▸ **Information shown**:
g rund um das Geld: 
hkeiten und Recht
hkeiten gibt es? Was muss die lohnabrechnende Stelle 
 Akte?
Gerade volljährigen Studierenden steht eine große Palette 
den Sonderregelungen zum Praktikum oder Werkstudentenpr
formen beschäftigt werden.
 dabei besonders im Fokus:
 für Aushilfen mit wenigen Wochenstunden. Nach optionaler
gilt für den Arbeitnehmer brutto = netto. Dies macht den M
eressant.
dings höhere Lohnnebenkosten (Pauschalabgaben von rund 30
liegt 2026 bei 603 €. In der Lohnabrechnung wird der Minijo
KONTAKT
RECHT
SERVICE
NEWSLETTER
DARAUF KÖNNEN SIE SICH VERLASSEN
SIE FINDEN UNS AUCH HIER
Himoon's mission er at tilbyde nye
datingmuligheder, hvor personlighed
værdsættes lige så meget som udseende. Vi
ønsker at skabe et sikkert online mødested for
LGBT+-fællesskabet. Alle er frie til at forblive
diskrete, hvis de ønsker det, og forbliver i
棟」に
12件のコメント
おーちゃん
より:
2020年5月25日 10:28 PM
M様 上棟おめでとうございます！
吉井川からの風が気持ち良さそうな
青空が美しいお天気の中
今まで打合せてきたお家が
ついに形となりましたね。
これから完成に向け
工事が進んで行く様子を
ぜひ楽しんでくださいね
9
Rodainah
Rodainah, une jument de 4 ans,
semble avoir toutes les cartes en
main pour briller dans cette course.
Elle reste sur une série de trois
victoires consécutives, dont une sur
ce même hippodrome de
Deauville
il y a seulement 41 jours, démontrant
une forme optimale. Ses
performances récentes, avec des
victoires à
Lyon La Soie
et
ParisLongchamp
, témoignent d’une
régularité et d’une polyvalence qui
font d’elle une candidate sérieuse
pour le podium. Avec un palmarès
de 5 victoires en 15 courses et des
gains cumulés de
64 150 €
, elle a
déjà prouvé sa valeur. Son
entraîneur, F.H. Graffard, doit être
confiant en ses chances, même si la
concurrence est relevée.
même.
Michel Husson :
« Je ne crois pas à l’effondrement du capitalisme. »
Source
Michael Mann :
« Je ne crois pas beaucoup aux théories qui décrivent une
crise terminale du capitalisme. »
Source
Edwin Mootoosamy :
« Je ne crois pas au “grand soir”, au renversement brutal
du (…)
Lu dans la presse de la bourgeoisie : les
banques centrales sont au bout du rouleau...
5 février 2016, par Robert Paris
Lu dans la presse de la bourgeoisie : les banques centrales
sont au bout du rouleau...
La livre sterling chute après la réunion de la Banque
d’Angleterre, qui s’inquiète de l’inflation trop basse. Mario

▸ **Work required**: An exact retyping of the lines from the one with "concurrence est relevée." to the end of the material above, with both ends included and nothing added, is the required answer.

▸ **Response to the task**:
concurrence est relevée.
même.
Michel Husson :
« Je ne crois pas à l’effondrement du capitalisme. »
Source
Michael Mann :
« Je ne crois pas beaucoup aux théories qui décrivent une
crise terminale du capitalisme. »
Source
Edwin Mootoosamy :
« Je ne crois pas au “grand soir”, au renversement brutal
du (…)
Lu dans la presse de la bourgeoisie : les
banques centrales sont au bout du rouleau...
5 février 2016, par Robert Paris
Lu dans la presse de la bourgeoisie : les banques centrales
sont au bout du rouleau...
La livre sterling chute après la réunion de la Banque
d’Angleterre, qui s’inquiète de l’inflation trop basse. Mario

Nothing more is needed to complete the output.